If it is true, as alleged in the complaint, that the Rochester Gas and Electric Company has "completely absorbed" the Brush Company and is infringing upon any of its rights, by the use of the patents which were assigned to it; or if it is, in other legally appreciable ways, violating any of its corporate rights, then the appellant, if his contract with the company gives him such an interest in the corporation and such a standing in court as to enable him to assert his rights, or the rights of his company, is not precluded from seeking relief in a proper action. Whether his having ceased to be a stockholder (and he disclaims here any right of action in that character) affects his capacity to bring such an action, in assertion of the corporate rights of the Brush Electric Company, is a serious question about which grave doubts may be entertained, but which we are not called upon now, and which we do not undertake, to decide.
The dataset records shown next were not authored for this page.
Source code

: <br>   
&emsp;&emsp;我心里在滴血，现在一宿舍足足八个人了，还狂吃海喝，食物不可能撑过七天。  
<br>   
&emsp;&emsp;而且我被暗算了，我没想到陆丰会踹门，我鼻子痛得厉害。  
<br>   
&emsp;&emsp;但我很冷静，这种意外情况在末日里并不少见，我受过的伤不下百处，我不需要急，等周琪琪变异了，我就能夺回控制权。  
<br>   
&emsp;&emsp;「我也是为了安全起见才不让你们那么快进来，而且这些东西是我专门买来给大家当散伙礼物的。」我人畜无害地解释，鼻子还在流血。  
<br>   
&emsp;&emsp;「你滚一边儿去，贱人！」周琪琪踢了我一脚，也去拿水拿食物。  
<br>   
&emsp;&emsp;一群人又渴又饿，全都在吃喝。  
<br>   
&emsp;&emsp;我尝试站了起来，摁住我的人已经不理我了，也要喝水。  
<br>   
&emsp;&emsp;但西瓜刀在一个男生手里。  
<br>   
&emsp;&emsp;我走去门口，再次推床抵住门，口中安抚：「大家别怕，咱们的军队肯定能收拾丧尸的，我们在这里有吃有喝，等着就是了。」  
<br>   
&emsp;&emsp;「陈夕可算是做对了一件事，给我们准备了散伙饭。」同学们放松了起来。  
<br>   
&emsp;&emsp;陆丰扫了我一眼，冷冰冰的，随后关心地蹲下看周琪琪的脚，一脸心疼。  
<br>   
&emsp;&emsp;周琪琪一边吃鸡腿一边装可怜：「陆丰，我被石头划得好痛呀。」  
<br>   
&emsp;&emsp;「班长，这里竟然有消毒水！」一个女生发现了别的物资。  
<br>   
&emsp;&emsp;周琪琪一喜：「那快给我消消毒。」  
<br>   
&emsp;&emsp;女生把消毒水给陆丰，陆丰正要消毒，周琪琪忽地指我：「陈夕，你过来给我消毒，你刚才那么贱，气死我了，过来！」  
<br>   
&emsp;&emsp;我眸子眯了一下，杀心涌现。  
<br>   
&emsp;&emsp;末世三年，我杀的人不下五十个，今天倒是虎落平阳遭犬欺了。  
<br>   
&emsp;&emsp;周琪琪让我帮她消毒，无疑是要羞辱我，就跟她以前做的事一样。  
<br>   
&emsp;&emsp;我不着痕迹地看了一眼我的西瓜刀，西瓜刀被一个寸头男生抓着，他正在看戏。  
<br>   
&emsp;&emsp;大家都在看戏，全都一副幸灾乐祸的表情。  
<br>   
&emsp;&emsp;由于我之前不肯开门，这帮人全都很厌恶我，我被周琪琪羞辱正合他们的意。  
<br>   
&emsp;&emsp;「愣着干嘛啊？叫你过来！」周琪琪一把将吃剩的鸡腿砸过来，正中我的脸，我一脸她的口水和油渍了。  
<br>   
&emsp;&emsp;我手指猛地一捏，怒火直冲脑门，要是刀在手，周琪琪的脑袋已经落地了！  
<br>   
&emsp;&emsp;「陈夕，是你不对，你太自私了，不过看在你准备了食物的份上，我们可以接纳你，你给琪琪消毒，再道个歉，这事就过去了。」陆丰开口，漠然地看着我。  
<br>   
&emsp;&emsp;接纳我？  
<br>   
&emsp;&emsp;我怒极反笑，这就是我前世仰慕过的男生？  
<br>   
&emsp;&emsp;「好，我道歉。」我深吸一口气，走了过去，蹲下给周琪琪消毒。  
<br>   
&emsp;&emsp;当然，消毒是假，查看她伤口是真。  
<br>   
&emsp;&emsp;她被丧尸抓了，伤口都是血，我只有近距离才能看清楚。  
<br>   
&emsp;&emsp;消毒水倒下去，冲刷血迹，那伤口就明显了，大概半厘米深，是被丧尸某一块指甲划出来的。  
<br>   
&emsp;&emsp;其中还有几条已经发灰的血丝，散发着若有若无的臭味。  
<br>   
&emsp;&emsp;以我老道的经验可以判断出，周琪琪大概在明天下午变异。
The appellant's action must fail, if there has not been that increase of capital stock which his contract contemplated and provided for and, as we think that no such change was effected by the transactions set forth in the complaint, it follows that the judgment of the General Term, which reversed the interlocutory judgment overruling the demurrer of the defendants to the complaint, was correct and should be affirmed, with costs to the respondent; but with leave to the plaintiff to amend his complaint within twenty days after service upon his attorneys of a copy of the order entered upon our remittitur.

All concur, except BARTLETT, J., not voting, and HAIGHT, J., not sitting.